--- RAW DATA ---

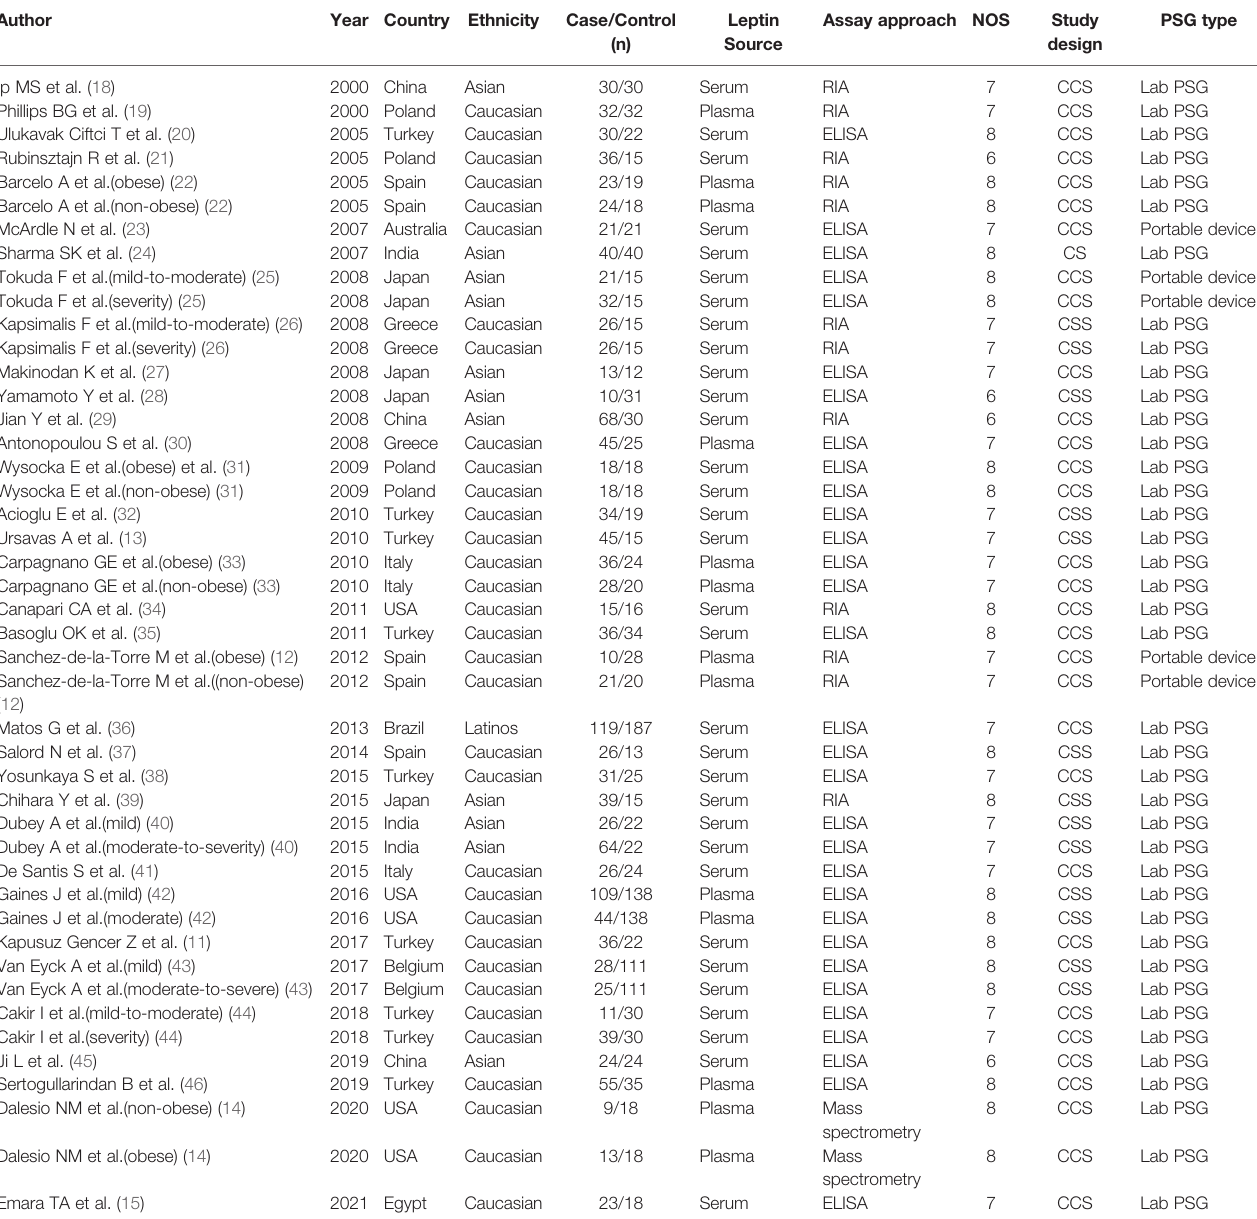
TABLE 1 | Characteristics of included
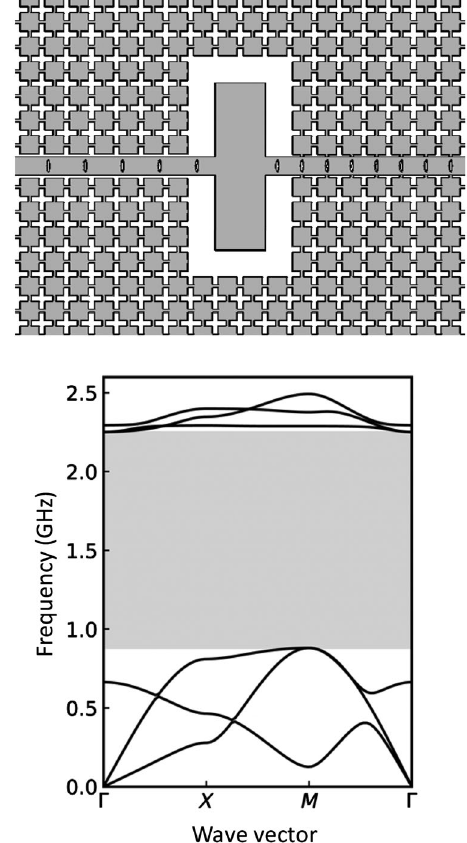
FIG. 4. Top: The building block of a phononic network embedded in a square phononic crystal lattice with a period of 4 μ m. The side length of the squares is 3 μ m. The connecting bridges have a length of 1 μ m and width of 0 . 4 μ m. Bottom: Phononic band structure of the 2D lattice. Only symmetric modes are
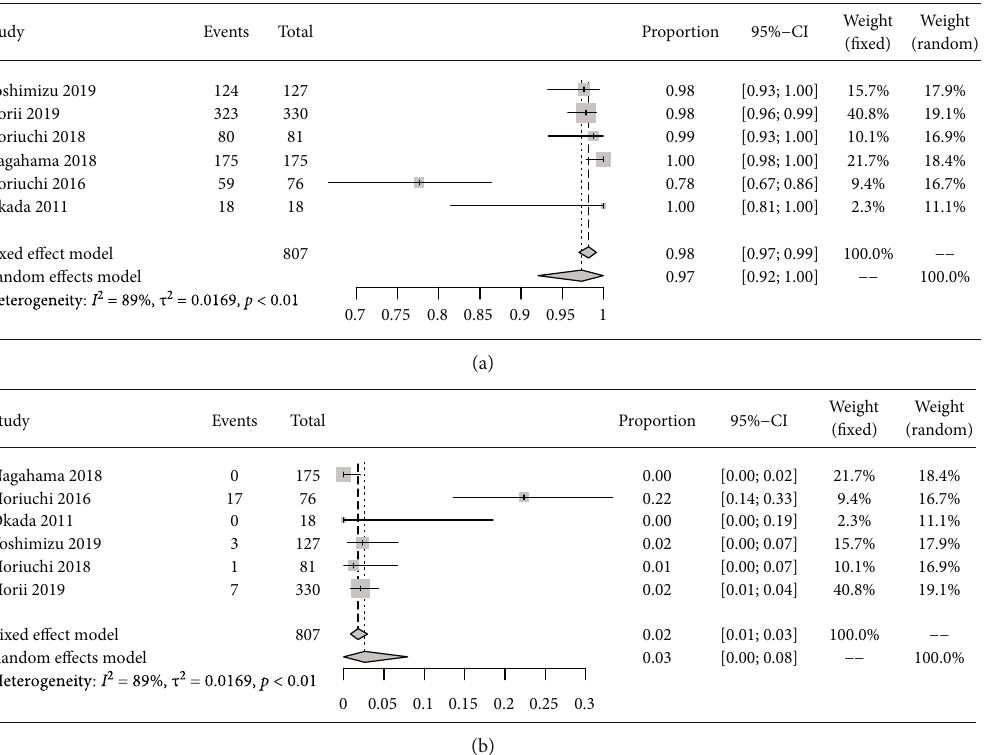
Figure 3: The negative and positive resection rates of HM of EGC after ESD and surgery. (a) The negative resection rates of HM of EGC after ESD and surgery. (b) The positive resection rates of HM of EGC after ESD and surgery. HM: horizontal margin; EGC: early gastric cancer; ESD: endoscopic submucosal dissection. Table 3: The negative resection rate of the horizontal margin in di ff erentiated-type EGC and undi ff erentiated-type EGC. Number of studies n (lesions examined) Events (lesions examined)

---

Your task is to set down each line above verbatim while excluding the pictures.

§ EXPECTED ANSWER:
TABLE 1 | Characteristics of included
FIG. 4. Top: The building block of a phononic network embedded in a square phononic crystal lattice with a period of 4 μ m. The side length of the squares is 3 μ m. The connecting bridges have a length of 1 μ m and width of 0 . 4 μ m. Bottom: Phononic band structure of the 2D lattice. Only symmetric modes are
Figure 3: The negative and positive resection rates of HM of EGC after ESD and surgery. (a) The negative resection rates of HM of EGC after ESD and surgery. (b) The positive resection rates of HM of EGC after ESD and surgery. HM: horizontal margin; EGC: early gastric cancer; ESD: endoscopic submucosal dissection. Table 3: The negative resection rate of the horizontal margin in di ff erentiated-type EGC and undi ff erentiated-type EGC. Number of studies n (lesions examined) Events (lesions examined)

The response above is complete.